Investors have done much better by placing their chips on shares of Hong Kong and Taiwanese companies that benefit from Chinese economic growth. So-called H shares, which are better-quality Chinese-government corporations that trade on the more mature Hong Kong Stock Exchange, have also produced better returns.

Compared with China's young stock markets, the Bombay Stock Exchange is a grizzled veteran. Founded in 1875 under a banyan tree, it is Asia's oldest exchange. In recent years, the world-class National Stock Exchange has upstaged the BSE. Established in Bombay in 1994, the privately owned NSE employs computerized trading and paperless settlement systems. "The NSE is a fantastic exchange," says Ajit Dayal, chief executive officer of Quantum Advisors, a Bombay-based investing firm.

Since April 2003, both exchanges have shot up in nearly straight lines. Why? Foreign investors, attracted by India's 7% annual economic growth and strong gains in corporate profits (30% in 2004 among the 100 biggest Indian companies), have poured money into Indian stocks. "Corporate performance has been phenomenal," says Atul Kumar, of Practical Financial Services, a local brokerage.

With a longer tradition of private enterprise, Indian entrepreneurs tend to focus more on profitability than their Chinese counterparts do. "Indians have a much greater respect for capital," says Samir Mehta, chief investment officer of Hong Kong's Lloyd George Management.
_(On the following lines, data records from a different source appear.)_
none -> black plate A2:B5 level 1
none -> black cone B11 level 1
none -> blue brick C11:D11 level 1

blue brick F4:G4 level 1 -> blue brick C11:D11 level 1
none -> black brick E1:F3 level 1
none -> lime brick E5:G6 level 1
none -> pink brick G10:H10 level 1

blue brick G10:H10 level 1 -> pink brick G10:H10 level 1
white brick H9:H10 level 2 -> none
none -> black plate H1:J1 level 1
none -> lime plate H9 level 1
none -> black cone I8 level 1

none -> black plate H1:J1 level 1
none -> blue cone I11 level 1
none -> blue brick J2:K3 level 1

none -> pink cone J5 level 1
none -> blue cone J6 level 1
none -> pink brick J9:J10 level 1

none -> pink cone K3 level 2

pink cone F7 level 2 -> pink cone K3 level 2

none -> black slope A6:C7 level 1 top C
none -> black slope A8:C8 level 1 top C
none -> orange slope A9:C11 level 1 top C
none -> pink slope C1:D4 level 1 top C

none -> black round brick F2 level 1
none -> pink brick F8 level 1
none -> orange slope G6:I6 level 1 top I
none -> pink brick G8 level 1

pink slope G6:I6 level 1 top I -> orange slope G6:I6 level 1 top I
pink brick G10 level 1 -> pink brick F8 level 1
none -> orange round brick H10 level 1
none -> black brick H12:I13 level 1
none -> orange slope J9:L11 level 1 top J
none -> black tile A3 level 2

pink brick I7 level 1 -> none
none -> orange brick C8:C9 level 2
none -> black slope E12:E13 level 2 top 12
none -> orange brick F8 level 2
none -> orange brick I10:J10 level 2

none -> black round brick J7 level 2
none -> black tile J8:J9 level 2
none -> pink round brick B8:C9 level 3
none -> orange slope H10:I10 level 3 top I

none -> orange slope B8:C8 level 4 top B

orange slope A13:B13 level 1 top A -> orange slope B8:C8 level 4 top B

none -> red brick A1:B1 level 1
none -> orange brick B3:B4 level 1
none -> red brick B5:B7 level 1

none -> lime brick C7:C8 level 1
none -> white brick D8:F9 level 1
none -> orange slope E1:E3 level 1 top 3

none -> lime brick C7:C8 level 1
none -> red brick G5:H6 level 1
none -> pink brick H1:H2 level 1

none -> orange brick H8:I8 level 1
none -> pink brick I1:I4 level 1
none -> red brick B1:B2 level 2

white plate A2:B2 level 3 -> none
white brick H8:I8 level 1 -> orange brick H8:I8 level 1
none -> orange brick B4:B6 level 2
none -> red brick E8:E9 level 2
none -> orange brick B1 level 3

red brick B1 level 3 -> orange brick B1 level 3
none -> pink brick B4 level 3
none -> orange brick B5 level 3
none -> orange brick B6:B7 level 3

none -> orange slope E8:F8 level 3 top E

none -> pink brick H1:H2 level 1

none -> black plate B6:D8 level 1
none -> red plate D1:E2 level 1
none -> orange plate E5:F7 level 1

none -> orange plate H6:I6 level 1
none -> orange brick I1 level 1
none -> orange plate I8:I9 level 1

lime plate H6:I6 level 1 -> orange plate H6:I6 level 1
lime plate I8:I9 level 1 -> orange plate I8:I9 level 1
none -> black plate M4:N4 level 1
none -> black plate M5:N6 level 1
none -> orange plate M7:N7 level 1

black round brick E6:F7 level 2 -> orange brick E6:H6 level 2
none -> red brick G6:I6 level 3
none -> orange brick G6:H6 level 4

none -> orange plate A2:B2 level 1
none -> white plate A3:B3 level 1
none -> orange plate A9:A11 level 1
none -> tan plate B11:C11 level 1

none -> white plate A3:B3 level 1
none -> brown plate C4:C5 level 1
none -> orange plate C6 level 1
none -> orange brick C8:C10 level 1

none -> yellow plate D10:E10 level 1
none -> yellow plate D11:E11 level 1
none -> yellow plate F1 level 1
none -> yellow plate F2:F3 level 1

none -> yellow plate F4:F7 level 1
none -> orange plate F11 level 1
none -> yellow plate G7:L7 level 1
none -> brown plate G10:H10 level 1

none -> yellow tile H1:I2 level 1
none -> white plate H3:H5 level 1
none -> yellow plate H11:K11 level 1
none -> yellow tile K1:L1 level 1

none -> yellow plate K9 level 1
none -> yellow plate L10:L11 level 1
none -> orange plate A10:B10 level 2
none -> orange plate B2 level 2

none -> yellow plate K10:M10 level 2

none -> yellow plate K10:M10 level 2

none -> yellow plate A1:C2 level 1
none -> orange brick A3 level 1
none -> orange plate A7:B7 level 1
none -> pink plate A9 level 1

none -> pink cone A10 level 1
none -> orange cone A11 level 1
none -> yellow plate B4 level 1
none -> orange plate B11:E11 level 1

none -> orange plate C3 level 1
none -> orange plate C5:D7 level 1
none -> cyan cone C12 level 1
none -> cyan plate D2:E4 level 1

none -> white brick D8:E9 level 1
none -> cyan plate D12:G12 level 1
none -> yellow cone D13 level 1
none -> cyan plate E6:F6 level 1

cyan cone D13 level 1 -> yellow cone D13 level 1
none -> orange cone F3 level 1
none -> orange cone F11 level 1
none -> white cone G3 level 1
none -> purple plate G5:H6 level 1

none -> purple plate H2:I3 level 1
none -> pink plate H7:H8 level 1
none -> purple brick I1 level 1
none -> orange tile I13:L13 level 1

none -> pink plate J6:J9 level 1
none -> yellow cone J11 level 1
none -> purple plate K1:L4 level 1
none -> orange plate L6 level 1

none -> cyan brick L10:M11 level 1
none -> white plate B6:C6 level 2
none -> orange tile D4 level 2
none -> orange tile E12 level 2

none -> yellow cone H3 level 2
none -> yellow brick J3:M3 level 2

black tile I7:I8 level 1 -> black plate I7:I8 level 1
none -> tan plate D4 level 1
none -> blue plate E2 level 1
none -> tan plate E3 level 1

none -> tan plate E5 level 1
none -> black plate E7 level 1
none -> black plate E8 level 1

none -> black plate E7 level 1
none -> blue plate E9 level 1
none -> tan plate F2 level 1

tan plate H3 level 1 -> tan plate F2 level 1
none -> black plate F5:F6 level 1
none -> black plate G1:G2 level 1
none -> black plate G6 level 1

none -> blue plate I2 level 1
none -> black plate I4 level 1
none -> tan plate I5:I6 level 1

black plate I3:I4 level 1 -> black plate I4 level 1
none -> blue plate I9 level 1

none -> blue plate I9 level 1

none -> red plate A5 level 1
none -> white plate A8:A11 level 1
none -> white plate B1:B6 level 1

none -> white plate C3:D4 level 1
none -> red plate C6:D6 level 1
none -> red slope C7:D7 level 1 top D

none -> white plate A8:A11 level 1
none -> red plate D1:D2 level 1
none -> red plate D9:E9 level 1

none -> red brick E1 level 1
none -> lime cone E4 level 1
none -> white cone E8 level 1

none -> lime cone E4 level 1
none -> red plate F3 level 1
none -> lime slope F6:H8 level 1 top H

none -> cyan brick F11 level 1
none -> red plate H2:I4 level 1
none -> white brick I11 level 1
Mehta calculates that over a typical business cycle, return on equity (a measure of profitability) for Indian companies averages 18%, compared with just 8% for Chinese companies.

Although the contrasts between China and India are sharp now, they will likely blur over time. China's future lies in private enterprise, and its regime may someday realize that capitalism is not compatible with an absence of freedom. India's government is courting foreign investors and finally privatizing the companies that operate and maintain the nation's infrastructure. The dragon and the elephant are forces that will have to be reckoned with for decades to come.